The process of figuring out the best rack to haul your bikes can be more daunting than finding your dream bike. There’s a heap of different rack styles and loads of models within each style. Hitch racks are the easiest to load, can hold a variety of different bikes and won’t have much of an effect on your gas mileage compared to roof racks. The downsides: They weigh more and are typically more expensive than trunk or roof racks. But when considering all the variables, hitch racks are worth the splurge—particularly if you tend to drive into garages with bikes on top of your car.

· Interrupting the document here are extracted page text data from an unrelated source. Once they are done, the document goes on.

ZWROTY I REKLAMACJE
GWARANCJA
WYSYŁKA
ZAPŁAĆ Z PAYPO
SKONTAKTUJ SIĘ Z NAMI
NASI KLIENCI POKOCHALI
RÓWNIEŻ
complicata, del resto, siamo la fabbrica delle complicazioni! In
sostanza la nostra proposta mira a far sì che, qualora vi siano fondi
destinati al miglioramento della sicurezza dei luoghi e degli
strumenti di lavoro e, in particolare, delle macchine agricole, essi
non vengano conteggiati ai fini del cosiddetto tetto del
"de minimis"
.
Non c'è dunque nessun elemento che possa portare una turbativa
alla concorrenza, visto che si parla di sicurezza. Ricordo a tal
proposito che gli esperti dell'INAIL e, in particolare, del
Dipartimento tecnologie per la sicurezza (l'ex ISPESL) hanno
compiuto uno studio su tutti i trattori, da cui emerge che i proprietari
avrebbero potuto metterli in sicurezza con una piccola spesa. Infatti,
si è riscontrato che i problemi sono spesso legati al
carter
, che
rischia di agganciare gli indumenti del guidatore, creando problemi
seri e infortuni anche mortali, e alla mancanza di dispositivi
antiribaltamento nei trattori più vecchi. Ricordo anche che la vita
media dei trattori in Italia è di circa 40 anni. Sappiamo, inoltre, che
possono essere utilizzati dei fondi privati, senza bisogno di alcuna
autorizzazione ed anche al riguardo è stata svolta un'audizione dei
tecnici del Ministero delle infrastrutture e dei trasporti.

These three premium racks are some of the most popular two-bike haulers on the market and should be at the top of your wish list. All three can accommodate 1.25-inch or 2-inch hitch receivers and have available add-on extensions to allow you to carry two additional bikes.
Kuat Sherpa 2.0
With a powder-coat finish topped by a protective clear coat, the Sherpa 2.0 won’t look out of place on your luxury vehicle. But its dashing good looks are just the start of this rack’s impressive features. The foot-actuated tilt lever, which tilts the rack away from your car so you can access the trunk or tailgate, makes this rack stand out. If you’re transporting your tri bike on race day, a softer material on the inside of the rear wheel straps won’t scratch your carbon rims. With wheel cradles that can accommodate tires up to three inches wide, your fat-tire toys can hitch a ride too. At only 32 pounds, this rack weighs about 20 pounds less than the competition, is easy to assemble and can be taken off your car in a few minutes without using tools. It comes with one semi-integrated lock and is available in black, white or black with orange accents.

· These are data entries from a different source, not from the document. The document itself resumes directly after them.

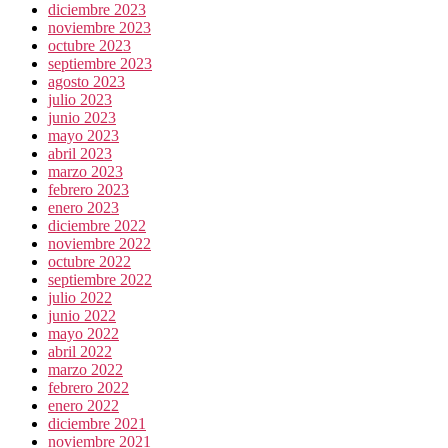
diciembre 2023
noviembre 2023
octubre 2023
septiembre 2023
agosto 2023
julio 2023
junio 2023
mayo 2023
abril 2023
marzo 2023
febrero 2023
enero 2023
diciembre 2022
noviembre 2022
octubre 2022
septiembre 2022
julio 2022
junio 2022
mayo 2022
abril 2022
marzo 2022
febrero 2022
enero 2022
diciembre 2021
noviembre 2021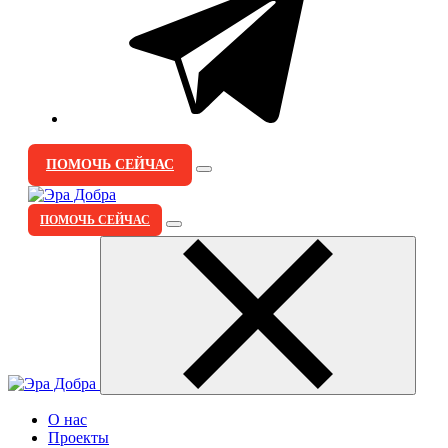
ПОМОЧЬ СЕЙЧАС
ПОМОЧЬ СЕЙЧАС
О нас
Проекты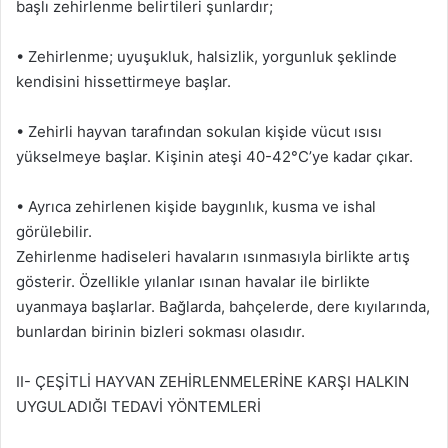
başlı zehirlenme belirtileri şunlardır;
• Zehirlenme; uyuşukluk, halsizlik, yorgunluk şeklinde
kendisini hissettirmeye başlar.
• Zehirli hayvan tarafından sokulan kişide vücut ısısı
yükselmeye başlar. Kişinin ateşi 40-42°C’ye kadar çıkar.
• Ayrıca zehirlenen kişide baygınlık, kusma ve ishal
görülebilir.
Zehirlenme hadiseleri havaların ısınmasıyla birlikte artış
gösterir. Özellikle yılanlar ısınan havalar ile birlikte
uyanmaya başlarlar. Bağlarda, bahçelerde, dere kıyılarında,
bunlardan birinin bizleri sokması olasıdır.
II- ÇEŞİTLİ HAYVAN ZEHİRLENMELERİNE KARŞI HALKIN
UYGULADIĞI TEDAVİ YÖNTEMLERİ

With more than three decades of experience making bike racks, perhaps no other brand is more recognizable in the U.S. than Yakima. So when Yakima declares the Holdup to be its fastest and easiest rack to load, it’s worth a close look. Like the T2 Pro, the Holdup weighs about 50 pounds but can be tilted with bikes attached. It also has the ability to adjust the space between bikes so they don’t touch and comes with two integrated locks. Compared to the other two racks, installation may be a bit more time intensive and does require tools. But it has one very important feature that can’t be overlooked: a built-in bottle opener.
Thule T2 Pro
The T2 Pro has a more utilitarian look compared to the Kuat rack, but the two racks share many of the same features, including tool-free installation and the ability to tilt away from the rear of your vehicle, even with bikes mounted to the rack. The T2 Pro tilts easily despite weighing more than 50 pounds. The upside to its sturdy design is its ability to securely carry just about any bike, including fat-tire mountain bikes with five-inch-wide tires. It comes with two integrated locks concealed by the arms that secure the front wheel. If you’re carrying two bikes, you can adjust the spacing between them to eliminate the chance of the two making contact—an especially handy feature if you’re hauling a road bike next to a mountain bike.